By looking at the CIRCL feed in comparison to several other feeds, one can also evaluate the distribution of IoC types across feeds. What can this information give the user? For example, understanding how such a feed can be used. After all, the abundance of hashes usually requires integration with EDR solutions, it is rather pointless to look for hashes in the traffic flow or netflow from network devices:

It’s also worth taking a look at the distribution of data across the feature types that feeds provide. Below you can see that some open source feeds provide, in addition to indicators of compromise, that very context: a description of attacks in the form of reports and links to vulnerabilities (CVE). Context in TI is extremely useful: it allows you to understand what kind of threat it is and how to counter it.

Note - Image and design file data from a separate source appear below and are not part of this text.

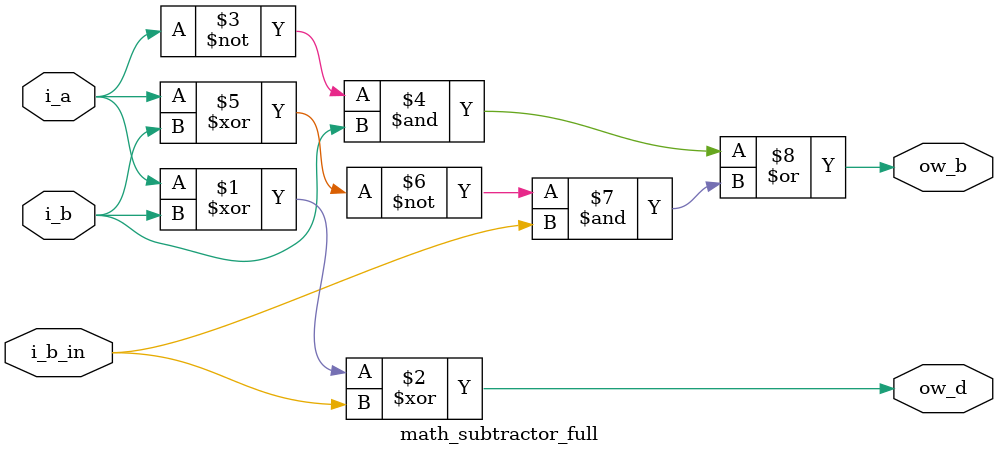
<source format=sv>
`timescale 1ns / 1ps

module math_subtractor_full(input i_a, i_b, i_b_in, output ow_d, ow_b);

    assign ow_d = i_a ^ i_b ^ i_b_in;
    assign ow_b = (~i_a & i_b) | (~(i_a ^ i_b) & i_b_in);

endmodule : math_subtractor_full
</source>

It’s a good idea to take a look at the average lifetime metric for indicators of compromise. It reflects the delta between the time of creation and the time of the last change of the indicator of compromise, averaged over the entire sample (usually it is convenient to look at individual sources). The average lifetime answers the question of how often the TI source updates existing indicators of compromise. Together with the dynamics of new IoCs, this metric allows a more comprehensive assessment of the source: not only how often it sends new data, but also how often it updates existing ones.

A similar metric could be the average update time, which is the time from the last update of IoCs to the present, averaged over the entire sample. This metric answers the question of how quickly the TI data source provides data on changes to indicators of compromise. Here’s what it might look like:

There is an interesting metric that may be taken into account – the uniqueness of data in various sources. The calculation is as follows: for each data source in the sample (set of sources), it is necessary to count the occurrences of the values of indicators of compromise from one source to another. The result is presented in a table below:

Or, what is even more interesting and clearer, the source intersection matrix. It is usually worth striving to ensure that sources contain the most unique data. If several feeds have a strong intersection with each other, this may indicate that some feed is either an aggregator of other feeds, or one feed drags part of the data from another. Small overlaps are normal – most often this means that some of the indicators of compromise in the feeds are already widely known, and several feeds mention them.

Below are a couple of examples. In the first example, you can clearly see that the CIRCL feed intersects by only 1% and 2% with digitalside and botvrj, respectively, and botvrj – by 30% and 1% with CIRCL and digitalside, respectively (everything is correct here, a different percentage of intersection between botvrj and CIRCL turned out due to their different sizes in terms of the number of objects inside relative to each other).

The second example shows correctly the total intersection between the OTX feeds – Project TajMahal and IBM X-Force Project TajMahal. This is because the feeds tell about the same threat.

Instead of conclusions

We would like to draw a smart conclusion here, but some understatement really asks here for the reason that there is no single way to evaluate the usefulness of feeds using any general set of metrics. For now, you need to evaluate data sources based on the specifics of the industry, the activities of the organization and its threat model, and this is quite painstaking manual work. In this article, we’ve covered some of the most used metrics to get you started in the world of TI.